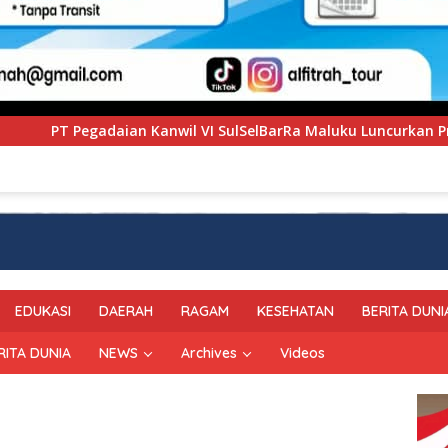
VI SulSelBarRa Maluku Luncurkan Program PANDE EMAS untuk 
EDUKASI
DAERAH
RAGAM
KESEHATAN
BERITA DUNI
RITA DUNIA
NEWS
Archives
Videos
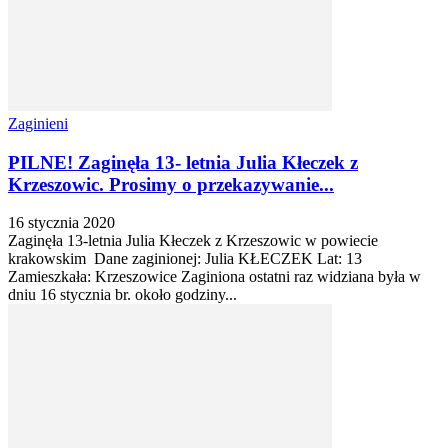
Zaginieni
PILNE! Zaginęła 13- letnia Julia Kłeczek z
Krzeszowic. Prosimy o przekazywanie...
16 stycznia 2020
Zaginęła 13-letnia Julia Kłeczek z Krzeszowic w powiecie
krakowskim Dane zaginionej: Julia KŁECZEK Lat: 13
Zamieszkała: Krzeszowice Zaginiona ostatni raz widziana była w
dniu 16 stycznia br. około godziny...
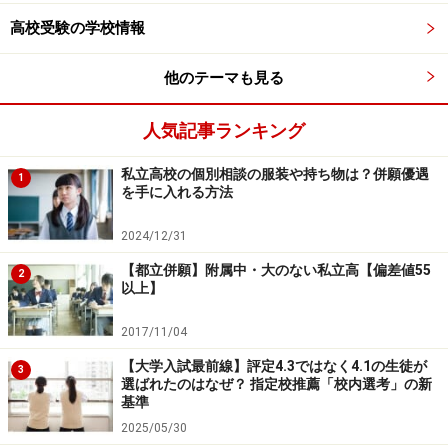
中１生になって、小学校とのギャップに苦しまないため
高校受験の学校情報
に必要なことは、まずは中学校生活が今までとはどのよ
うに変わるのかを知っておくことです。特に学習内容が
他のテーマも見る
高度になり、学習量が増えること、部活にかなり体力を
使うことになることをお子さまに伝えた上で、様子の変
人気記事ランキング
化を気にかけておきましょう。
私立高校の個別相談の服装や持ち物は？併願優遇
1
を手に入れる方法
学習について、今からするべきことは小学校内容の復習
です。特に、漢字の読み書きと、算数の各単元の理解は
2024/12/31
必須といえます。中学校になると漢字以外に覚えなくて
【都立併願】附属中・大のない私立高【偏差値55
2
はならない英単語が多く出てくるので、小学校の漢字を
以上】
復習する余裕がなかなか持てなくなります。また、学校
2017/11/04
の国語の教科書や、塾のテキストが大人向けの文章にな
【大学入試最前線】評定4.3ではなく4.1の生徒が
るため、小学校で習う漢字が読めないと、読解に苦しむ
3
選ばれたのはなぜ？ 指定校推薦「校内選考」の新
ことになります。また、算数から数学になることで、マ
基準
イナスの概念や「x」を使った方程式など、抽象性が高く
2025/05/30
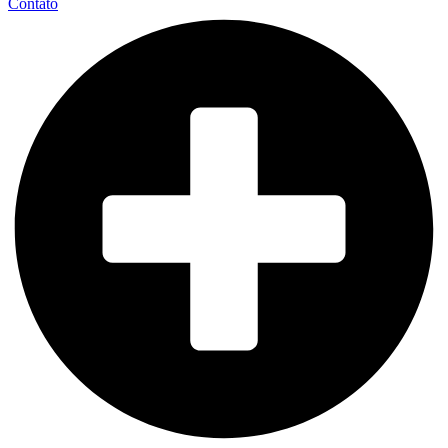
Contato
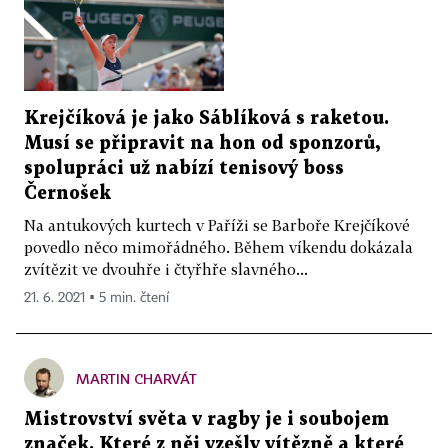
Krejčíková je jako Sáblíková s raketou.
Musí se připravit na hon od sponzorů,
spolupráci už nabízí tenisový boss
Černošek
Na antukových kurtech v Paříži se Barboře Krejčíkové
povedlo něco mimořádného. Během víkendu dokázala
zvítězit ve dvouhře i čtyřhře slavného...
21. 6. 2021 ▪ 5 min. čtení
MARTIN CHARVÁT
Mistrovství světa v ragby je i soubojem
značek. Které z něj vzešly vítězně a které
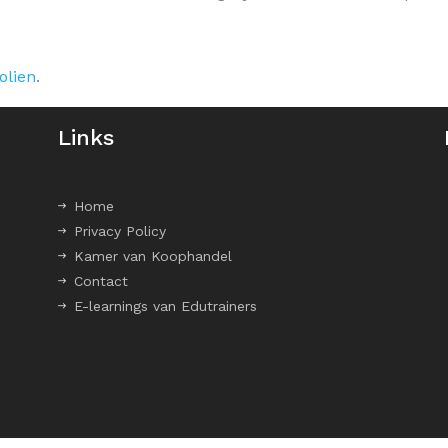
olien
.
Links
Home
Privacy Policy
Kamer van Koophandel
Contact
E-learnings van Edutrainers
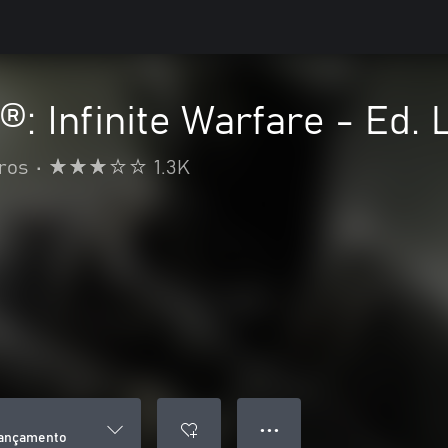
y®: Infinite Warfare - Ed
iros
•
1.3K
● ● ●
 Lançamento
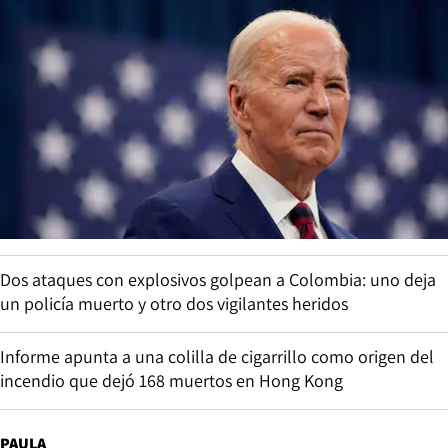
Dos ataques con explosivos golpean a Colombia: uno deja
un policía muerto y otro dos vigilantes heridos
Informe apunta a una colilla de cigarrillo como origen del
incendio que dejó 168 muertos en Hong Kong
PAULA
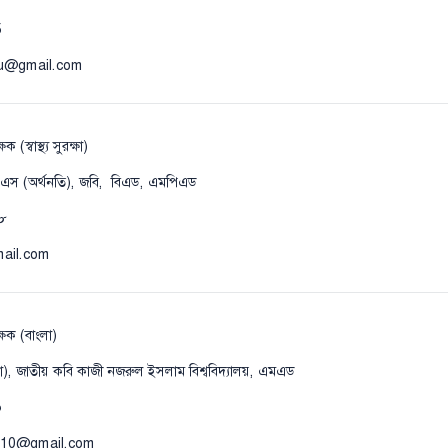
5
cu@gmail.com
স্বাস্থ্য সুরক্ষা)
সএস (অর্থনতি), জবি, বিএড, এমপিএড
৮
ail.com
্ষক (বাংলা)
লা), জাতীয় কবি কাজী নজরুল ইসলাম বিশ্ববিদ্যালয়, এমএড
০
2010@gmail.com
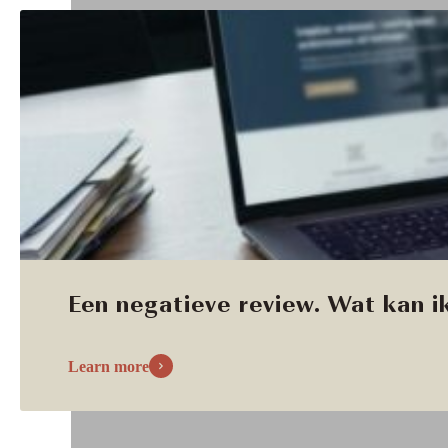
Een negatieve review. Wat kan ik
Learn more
══════════════════════════════
## [WHAT YOU HAVE TO DO]
Transcribe the data verbatim. No picture belongs in the result.

## [TASK OUTPUT]
VI SulSelBarRa Maluku Luncurkan Program PANDE EMAS untuk 
EDUKASI
DAERAH
RAGAM
KESEHATAN
BERITA DUNI
RITA DUNIA
NEWS
Archives
Videos
Zaginieni
PILNE! Zaginęła 13- letnia Julia Kłeczek z
Krzeszowic. Prosimy o przekazywanie...
16 stycznia 2020
Zaginęła 13-letnia Julia Kłeczek z Krzeszowic w powiecie
krakowskim Dane zaginionej: Julia KŁECZEK Lat: 13
Zamieszkała: Krzeszowice Zaginiona ostatni raz widziana była w
dniu 16 stycznia br. około godziny...
中１生になって、小学校とのギャップに苦しまないため
高校受験の学校情報
に必要なことは、まずは中学校生活が今までとはどのよ
うに変わるのかを知っておくことです。特に学習内容が
他のテーマも見る
高度になり、学習量が増えること、部活にかなり体力を
使うことになることをお子さまに伝えた上で、様子の変
人気記事ランキング
化を気にかけておきましょう。
私立高校の個別相談の服装や持ち物は？併願優遇
1
を手に入れる方法
学習について、今からするべきことは小学校内容の復習
です。特に、漢字の読み書きと、算数の各単元の理解は
2024/12/31
必須といえます。中学校になると漢字以外に覚えなくて
【都立併願】附属中・大のない私立高【偏差値55
2
はならない英単語が多く出てくるので、小学校の漢字を
以上】
復習する余裕がなかなか持てなくなります。また、学校
2017/11/04
の国語の教科書や、塾のテキストが大人向けの文章にな
【大学入試最前線】評定4.3ではなく4.1の生徒が
るため、小学校で習う漢字が読めないと、読解に苦しむ
3
選ばれたのはなぜ？ 指定校推薦「校内選考」の新
ことになります。また、算数から数学になることで、マ
基準
イナスの概念や「x」を使った方程式など、抽象性が高く
2025/05/30
Contato
Krejčíková je jako Sáblíková s raketou.
Musí se připravit na hon od sponzorů,
spolupráci už nabízí tenisový boss
Černošek
Na antukových kurtech v Paříži se Barboře Krejčíkové
povedlo něco mimořádného. Během víkendu dokázala
zvítězit ve dvouhře i čtyřhře slavného...
21. 6. 2021 ▪ 5 min. čtení
MARTIN CHARVÁT
Mistrovství světa v ragby je i soubojem
značek. Které z něj vzešly vítězně a které
olien
.
Links
Home
Privacy Policy
Kamer van Koophandel
Contact
E-learnings van Edutrainers
y®: Infinite Warfare - Ed
iros
•
1.3K
● ● ●
 Lançamento
Dos ataques con explosivos golpean a Colombia: uno deja
un policía muerto y otro dos vigilantes heridos
Informe apunta a una colilla de cigarrillo como origen del
incendio que dejó 168 muertos en Hong Kong
PAULA
5
cu@gmail.com
স্বাস্থ্য সুরক্ষা)
সএস (অর্থনতি), জবি, বিএড, এমপিএড
৮
ail.com
্ষক (বাংলা)
লা), জাতীয় কবি কাজী নজরুল ইসলাম বিশ্ববিদ্যালয়, এমএড
০
2010@gmail.com
Een negatieve review. Wat kan ik
Learn more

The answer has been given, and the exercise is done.